In the event that an employee causes an
injury to another or another’s property, it is necessary
to ascertain whether the employee was
acting within the course of employment. The
employer is legally responsible for the damages
if the employee caused them while performing a
job. If a driver for a transportation firm is
involved in an accident with a pedestrian, for
example, the pedestrian can sue both the driver
and the firm. Under the doctrine of RESPONDEAT
SUPERIOR, an employer can be held liable
for a TORT, a civil wrong other than breach of
contract, committed by an employee operating
within the scope of the employee’s employment.
Workers’ compensation laws require the
payment of compensation from the employer to
the employee in conformity with a schedule for
a particular category of injury, provided that the
employee is injured during the course of
employment. The course of employment
encompasses the actual period of employment
and the period during which the employee,
while on the employer’s premises, prepares to
commence or to depart from work, such as by
changing clothes. Employer-sponsored recreational
activities are also considered part of the
course of employment when organized, encouraged,
or supported by the employer for business
purposes, such as the promotion of efficiency.
The test is whether the recreation inured to the
employee’s exclusive benefit or whether the
employer had some interest in the activity.
Injuries suffered by an employee while observing,
participating, or traveling to or from recreational
activities sponsored in whole or in part
by the employer but conducted on the
employee’s time and off the employer’s premises
are not compensable.
Where the recreational activity is part of the
employee’s compensation, an injury is compensable.
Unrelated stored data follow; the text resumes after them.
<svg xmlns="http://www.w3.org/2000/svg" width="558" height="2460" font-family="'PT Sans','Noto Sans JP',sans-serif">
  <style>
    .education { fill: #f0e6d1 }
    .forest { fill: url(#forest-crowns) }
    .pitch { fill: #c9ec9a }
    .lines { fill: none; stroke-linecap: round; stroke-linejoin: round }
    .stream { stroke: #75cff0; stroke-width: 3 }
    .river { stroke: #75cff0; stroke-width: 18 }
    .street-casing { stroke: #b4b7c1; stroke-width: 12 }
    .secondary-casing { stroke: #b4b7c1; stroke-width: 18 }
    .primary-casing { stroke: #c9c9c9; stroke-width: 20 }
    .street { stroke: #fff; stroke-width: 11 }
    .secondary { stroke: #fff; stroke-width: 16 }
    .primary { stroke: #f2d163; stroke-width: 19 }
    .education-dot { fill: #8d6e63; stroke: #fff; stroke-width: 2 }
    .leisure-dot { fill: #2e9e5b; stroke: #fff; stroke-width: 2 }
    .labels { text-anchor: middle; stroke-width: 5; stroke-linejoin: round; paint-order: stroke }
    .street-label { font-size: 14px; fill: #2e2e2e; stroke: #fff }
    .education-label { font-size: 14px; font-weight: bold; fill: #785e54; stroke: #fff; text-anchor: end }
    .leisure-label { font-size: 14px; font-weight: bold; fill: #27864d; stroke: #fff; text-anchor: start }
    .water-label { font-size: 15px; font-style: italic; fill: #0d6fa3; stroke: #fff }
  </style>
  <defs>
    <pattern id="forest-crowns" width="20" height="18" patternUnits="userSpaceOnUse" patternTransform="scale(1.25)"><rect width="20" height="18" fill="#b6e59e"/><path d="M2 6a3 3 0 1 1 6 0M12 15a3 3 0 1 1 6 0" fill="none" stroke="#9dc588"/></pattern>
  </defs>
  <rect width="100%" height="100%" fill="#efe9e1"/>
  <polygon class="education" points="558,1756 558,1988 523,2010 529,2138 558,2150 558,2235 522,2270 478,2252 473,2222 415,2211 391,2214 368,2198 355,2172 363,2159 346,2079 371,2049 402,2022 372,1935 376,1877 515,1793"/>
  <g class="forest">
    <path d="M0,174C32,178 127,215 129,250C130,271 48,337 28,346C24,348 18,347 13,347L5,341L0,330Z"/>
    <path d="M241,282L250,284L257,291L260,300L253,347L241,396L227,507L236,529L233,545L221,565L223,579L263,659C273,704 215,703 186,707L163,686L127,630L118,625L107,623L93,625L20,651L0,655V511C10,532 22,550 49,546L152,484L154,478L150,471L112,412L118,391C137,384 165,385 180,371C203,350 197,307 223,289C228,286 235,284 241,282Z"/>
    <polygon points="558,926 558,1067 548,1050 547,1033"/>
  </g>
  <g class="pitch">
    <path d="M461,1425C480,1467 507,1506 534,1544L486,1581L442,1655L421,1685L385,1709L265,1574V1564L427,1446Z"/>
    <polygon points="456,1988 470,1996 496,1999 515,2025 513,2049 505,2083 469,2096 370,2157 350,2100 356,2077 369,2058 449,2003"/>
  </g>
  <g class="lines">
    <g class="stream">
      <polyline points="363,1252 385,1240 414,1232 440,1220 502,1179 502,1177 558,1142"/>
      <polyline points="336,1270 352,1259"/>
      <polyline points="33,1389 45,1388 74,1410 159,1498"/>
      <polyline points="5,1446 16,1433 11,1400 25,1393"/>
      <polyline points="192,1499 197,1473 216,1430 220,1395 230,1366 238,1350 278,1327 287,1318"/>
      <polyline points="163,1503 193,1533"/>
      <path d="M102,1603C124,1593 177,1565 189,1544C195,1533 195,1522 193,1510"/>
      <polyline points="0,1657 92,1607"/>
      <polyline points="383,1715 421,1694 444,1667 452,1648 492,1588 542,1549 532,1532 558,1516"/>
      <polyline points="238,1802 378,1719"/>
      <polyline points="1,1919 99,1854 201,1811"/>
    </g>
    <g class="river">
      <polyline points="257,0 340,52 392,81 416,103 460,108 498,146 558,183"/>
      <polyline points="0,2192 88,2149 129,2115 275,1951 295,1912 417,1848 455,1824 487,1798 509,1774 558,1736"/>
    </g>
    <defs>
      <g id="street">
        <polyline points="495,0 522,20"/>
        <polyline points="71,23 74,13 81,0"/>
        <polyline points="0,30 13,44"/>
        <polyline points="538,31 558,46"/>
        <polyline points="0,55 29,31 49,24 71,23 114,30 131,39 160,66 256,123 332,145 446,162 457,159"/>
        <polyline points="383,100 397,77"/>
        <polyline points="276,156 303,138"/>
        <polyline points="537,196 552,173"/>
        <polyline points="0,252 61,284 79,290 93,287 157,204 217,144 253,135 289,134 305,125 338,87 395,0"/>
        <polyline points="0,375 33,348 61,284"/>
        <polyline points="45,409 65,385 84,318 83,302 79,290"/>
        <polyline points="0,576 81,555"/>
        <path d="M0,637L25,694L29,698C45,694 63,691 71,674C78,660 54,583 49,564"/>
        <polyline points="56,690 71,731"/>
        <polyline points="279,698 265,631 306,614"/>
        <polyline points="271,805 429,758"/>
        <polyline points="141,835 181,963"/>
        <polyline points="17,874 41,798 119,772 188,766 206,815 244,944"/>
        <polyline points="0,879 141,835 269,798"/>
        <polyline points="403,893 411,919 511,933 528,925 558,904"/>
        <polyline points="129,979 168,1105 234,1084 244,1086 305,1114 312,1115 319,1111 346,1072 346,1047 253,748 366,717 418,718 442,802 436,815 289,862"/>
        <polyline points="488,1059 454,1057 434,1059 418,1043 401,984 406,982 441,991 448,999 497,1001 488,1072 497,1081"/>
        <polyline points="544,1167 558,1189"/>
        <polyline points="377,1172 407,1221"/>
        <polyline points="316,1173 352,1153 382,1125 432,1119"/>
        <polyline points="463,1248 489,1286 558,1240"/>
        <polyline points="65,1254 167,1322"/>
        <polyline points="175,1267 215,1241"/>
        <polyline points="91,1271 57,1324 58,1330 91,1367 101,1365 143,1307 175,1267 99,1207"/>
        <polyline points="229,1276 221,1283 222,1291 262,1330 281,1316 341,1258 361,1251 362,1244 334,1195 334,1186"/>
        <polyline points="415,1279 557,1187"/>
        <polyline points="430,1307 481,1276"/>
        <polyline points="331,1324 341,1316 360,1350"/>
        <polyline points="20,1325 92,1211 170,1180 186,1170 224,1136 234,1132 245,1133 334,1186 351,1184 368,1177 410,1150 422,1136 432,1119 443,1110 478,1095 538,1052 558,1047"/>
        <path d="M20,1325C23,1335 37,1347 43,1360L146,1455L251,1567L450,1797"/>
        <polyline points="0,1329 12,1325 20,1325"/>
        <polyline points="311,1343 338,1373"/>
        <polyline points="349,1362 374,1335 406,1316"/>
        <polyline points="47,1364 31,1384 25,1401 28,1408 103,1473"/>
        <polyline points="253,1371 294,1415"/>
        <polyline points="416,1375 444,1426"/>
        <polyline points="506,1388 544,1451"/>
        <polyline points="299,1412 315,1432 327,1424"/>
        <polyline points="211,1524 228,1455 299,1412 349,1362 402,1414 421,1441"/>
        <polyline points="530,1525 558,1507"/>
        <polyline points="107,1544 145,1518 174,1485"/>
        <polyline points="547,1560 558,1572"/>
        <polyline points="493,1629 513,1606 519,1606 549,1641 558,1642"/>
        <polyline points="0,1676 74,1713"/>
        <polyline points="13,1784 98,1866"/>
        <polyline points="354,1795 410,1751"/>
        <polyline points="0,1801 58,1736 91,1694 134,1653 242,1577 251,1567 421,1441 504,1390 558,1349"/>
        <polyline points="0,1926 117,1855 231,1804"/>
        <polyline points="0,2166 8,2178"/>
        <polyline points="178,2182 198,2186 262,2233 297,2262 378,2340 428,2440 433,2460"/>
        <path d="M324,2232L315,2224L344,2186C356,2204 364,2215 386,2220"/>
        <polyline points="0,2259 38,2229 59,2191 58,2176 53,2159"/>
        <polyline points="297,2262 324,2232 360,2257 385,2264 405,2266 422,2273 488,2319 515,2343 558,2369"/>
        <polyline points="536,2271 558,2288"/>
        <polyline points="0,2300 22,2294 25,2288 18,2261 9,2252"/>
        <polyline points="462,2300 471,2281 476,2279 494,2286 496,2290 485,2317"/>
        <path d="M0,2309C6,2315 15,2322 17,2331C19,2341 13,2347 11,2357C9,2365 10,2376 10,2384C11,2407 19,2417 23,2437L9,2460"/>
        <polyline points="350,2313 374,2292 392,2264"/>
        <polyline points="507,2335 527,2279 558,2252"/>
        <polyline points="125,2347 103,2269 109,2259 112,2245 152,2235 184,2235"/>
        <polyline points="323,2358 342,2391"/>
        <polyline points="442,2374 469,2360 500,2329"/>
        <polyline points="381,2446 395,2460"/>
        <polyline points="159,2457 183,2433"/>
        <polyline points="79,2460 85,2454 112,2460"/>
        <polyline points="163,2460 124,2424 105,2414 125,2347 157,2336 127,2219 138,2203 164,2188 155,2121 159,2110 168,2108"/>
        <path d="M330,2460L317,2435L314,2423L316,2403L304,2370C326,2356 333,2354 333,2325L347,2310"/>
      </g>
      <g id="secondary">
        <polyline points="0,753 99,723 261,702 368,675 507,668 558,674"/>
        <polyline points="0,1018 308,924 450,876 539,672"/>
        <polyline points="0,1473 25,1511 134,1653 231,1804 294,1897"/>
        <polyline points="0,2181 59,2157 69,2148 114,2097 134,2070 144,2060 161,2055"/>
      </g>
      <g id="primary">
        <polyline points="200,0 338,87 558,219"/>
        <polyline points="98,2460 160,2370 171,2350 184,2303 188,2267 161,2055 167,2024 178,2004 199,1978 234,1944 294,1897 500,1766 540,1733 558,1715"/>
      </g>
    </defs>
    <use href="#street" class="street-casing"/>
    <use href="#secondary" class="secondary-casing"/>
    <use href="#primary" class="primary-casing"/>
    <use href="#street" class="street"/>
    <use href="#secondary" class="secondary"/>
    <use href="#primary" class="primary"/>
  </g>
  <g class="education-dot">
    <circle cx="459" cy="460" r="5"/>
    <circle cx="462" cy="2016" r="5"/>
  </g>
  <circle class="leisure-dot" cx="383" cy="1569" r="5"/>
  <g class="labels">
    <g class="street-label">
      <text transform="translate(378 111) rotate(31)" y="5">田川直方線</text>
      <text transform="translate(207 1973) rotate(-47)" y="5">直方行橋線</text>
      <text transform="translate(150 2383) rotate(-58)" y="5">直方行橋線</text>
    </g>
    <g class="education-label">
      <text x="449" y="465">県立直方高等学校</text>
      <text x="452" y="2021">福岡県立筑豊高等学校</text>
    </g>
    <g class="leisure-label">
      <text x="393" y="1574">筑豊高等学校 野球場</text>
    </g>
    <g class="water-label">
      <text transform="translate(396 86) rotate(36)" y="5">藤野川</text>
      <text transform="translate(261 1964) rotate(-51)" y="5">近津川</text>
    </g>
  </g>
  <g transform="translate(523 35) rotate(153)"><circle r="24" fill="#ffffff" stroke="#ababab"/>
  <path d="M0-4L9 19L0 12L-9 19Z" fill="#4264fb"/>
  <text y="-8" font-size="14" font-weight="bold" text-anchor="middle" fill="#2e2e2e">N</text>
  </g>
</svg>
If an employer, for business reasons,
arranges and pays for an employee to join and
participate in a social or athletic club, the
employee’s activities are an incident of the
course of employment and an injury is, therefore,
compensable.
The periods during which an employee prepares
for work while at home or commutes to
his or her place of business are not within the
course of employment, and, therefore, are not
covered by workers’ compensation laws.